▶ Problem to work on: Can you copy the following lines verbatim, including the blank lines?
>>>
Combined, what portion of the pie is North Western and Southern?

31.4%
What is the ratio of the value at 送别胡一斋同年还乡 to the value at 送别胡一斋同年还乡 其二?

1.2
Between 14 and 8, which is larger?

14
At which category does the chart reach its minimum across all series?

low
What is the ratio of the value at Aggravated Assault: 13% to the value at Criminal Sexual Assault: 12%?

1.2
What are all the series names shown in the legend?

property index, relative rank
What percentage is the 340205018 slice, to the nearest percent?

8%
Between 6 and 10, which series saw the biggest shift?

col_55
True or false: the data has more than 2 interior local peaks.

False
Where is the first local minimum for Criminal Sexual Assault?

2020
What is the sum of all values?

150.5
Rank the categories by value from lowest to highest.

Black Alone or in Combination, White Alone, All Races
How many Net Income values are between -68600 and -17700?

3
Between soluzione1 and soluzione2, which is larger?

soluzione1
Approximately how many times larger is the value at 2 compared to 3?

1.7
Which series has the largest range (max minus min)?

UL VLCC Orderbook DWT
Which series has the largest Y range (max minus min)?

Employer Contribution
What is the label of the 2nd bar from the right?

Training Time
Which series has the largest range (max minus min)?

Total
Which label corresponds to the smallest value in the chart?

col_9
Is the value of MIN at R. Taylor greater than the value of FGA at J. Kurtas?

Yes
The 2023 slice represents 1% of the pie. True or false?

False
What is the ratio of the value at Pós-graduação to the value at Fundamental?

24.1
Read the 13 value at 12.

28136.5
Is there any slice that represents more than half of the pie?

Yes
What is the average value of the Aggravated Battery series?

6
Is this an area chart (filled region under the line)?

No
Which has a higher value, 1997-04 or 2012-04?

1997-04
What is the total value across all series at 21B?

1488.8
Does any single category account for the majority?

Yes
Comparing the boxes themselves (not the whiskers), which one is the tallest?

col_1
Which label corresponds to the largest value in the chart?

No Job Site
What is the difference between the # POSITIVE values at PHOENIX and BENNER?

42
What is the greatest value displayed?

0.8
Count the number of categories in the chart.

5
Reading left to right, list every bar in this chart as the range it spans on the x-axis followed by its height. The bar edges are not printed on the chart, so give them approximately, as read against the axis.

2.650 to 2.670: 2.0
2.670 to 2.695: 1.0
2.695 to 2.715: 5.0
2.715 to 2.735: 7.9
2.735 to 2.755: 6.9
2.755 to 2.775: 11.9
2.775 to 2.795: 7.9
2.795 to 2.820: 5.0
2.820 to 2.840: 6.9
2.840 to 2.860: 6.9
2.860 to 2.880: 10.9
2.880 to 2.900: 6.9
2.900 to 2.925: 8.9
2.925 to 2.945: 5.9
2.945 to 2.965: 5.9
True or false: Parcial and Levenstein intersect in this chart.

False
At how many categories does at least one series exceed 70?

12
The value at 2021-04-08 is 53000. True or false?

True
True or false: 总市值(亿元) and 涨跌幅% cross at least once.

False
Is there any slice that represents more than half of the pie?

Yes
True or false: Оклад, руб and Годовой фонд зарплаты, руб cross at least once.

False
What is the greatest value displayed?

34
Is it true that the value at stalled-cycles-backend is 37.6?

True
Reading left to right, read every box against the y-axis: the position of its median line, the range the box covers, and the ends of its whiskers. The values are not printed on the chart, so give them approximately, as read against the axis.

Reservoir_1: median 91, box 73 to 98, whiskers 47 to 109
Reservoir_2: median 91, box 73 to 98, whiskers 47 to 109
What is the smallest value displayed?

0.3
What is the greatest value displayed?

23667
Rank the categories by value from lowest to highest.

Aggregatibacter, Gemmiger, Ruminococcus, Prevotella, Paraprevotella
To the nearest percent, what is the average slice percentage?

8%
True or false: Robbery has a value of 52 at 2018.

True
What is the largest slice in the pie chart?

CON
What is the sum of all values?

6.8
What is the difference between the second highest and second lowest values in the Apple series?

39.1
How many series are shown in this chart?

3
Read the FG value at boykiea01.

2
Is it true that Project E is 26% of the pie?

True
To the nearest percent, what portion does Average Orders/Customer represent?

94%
<<<
▶ Result below:
Combined, what portion of the pie is North Western and Southern?

31.4%
What is the ratio of the value at 送别胡一斋同年还乡 to the value at 送别胡一斋同年还乡 其二?

1.2
Between 14 and 8, which is larger?

14
At which category does the chart reach its minimum across all series?

low
What is the ratio of the value at Aggravated Assault: 13% to the value at Criminal Sexual Assault: 12%?

1.2
What are all the series names shown in the legend?

property index, relative rank
What percentage is the 340205018 slice, to the nearest percent?

8%
Between 6 and 10, which series saw the biggest shift?

col_55
True or false: the data has more than 2 interior local peaks.

False
Where is the first local minimum for Criminal Sexual Assault?

2020
What is the sum of all values?

150.5
Rank the categories by value from lowest to highest.

Black Alone or in Combination, White Alone, All Races
How many Net Income values are between -68600 and -17700?

3
Between soluzione1 and soluzione2, which is larger?

soluzione1
Approximately how many times larger is the value at 2 compared to 3?

1.7
Which series has the largest range (max minus min)?

UL VLCC Orderbook DWT
Which series has the largest Y range (max minus min)?

Employer Contribution
What is the label of the 2nd bar from the right?

Training Time
Which series has the largest range (max minus min)?

Total
Which label corresponds to the smallest value in the chart?

col_9
Is the value of MIN at R. Taylor greater than the value of FGA at J. Kurtas?

Yes
The 2023 slice represents 1% of the pie. True or false?

False
What is the ratio of the value at Pós-graduação to the value at Fundamental?

24.1
Read the 13 value at 12.

28136.5
Is there any slice that represents more than half of the pie?

Yes
What is the average value of the Aggravated Battery series?

6
Is this an area chart (filled region under the line)?

No
Which has a higher value, 1997-04 or 2012-04?

1997-04
What is the total value across all series at 21B?

1488.8
Does any single category account for the majority?

Yes
Comparing the boxes themselves (not the whiskers), which one is the tallest?

col_1
Which label corresponds to the largest value in the chart?

No Job Site
What is the difference between the # POSITIVE values at PHOENIX and BENNER?

42
What is the greatest value displayed?

0.8
Count the number of categories in the chart.

5
Reading left to right, list every bar in this chart as the range it spans on the x-axis followed by its height. The bar edges are not printed on the chart, so give them approximately, as read against the axis.

2.650 to 2.670: 2.0
2.670 to 2.695: 1.0
2.695 to 2.715: 5.0
2.715 to 2.735: 7.9
2.735 to 2.755: 6.9
2.755 to 2.775: 11.9
2.775 to 2.795: 7.9
2.795 to 2.820: 5.0
2.820 to 2.840: 6.9
2.840 to 2.860: 6.9
2.860 to 2.880: 10.9
2.880 to 2.900: 6.9
2.900 to 2.925: 8.9
2.925 to 2.945: 5.9
2.945 to 2.965: 5.9
True or false: Parcial and Levenstein intersect in this chart.

False
At how many categories does at least one series exceed 70?

12
The value at 2021-04-08 is 53000. True or false?

True
True or false: 总市值(亿元) and 涨跌幅% cross at least once.

False
Is there any slice that represents more than half of the pie?

Yes
True or false: Оклад, руб and Годовой фонд зарплаты, руб cross at least once.

False
What is the greatest value displayed?

34
Is it true that the value at stalled-cycles-backend is 37.6?

True
Reading left to right, read every box against the y-axis: the position of its median line, the range the box covers, and the ends of its whiskers. The values are not printed on the chart, so give them approximately, as read against the axis.

Reservoir_1: median 91, box 73 to 98, whiskers 47 to 109
Reservoir_2: median 91, box 73 to 98, whiskers 47 to 109
What is the smallest value displayed?

0.3
What is the greatest value displayed?

23667
Rank the categories by value from lowest to highest.

Aggregatibacter, Gemmiger, Ruminococcus, Prevotella, Paraprevotella
To the nearest percent, what is the average slice percentage?

8%
True or false: Robbery has a value of 52 at 2018.

True
What is the largest slice in the pie chart?

CON
What is the sum of all values?

6.8
What is the difference between the second highest and second lowest values in the Apple series?

39.1
How many series are shown in this chart?

3
Read the FG value at boykiea01.

2
Is it true that Project E is 26% of the pie?

True
To the nearest percent, what portion does Average Orders/Customer represent?

94%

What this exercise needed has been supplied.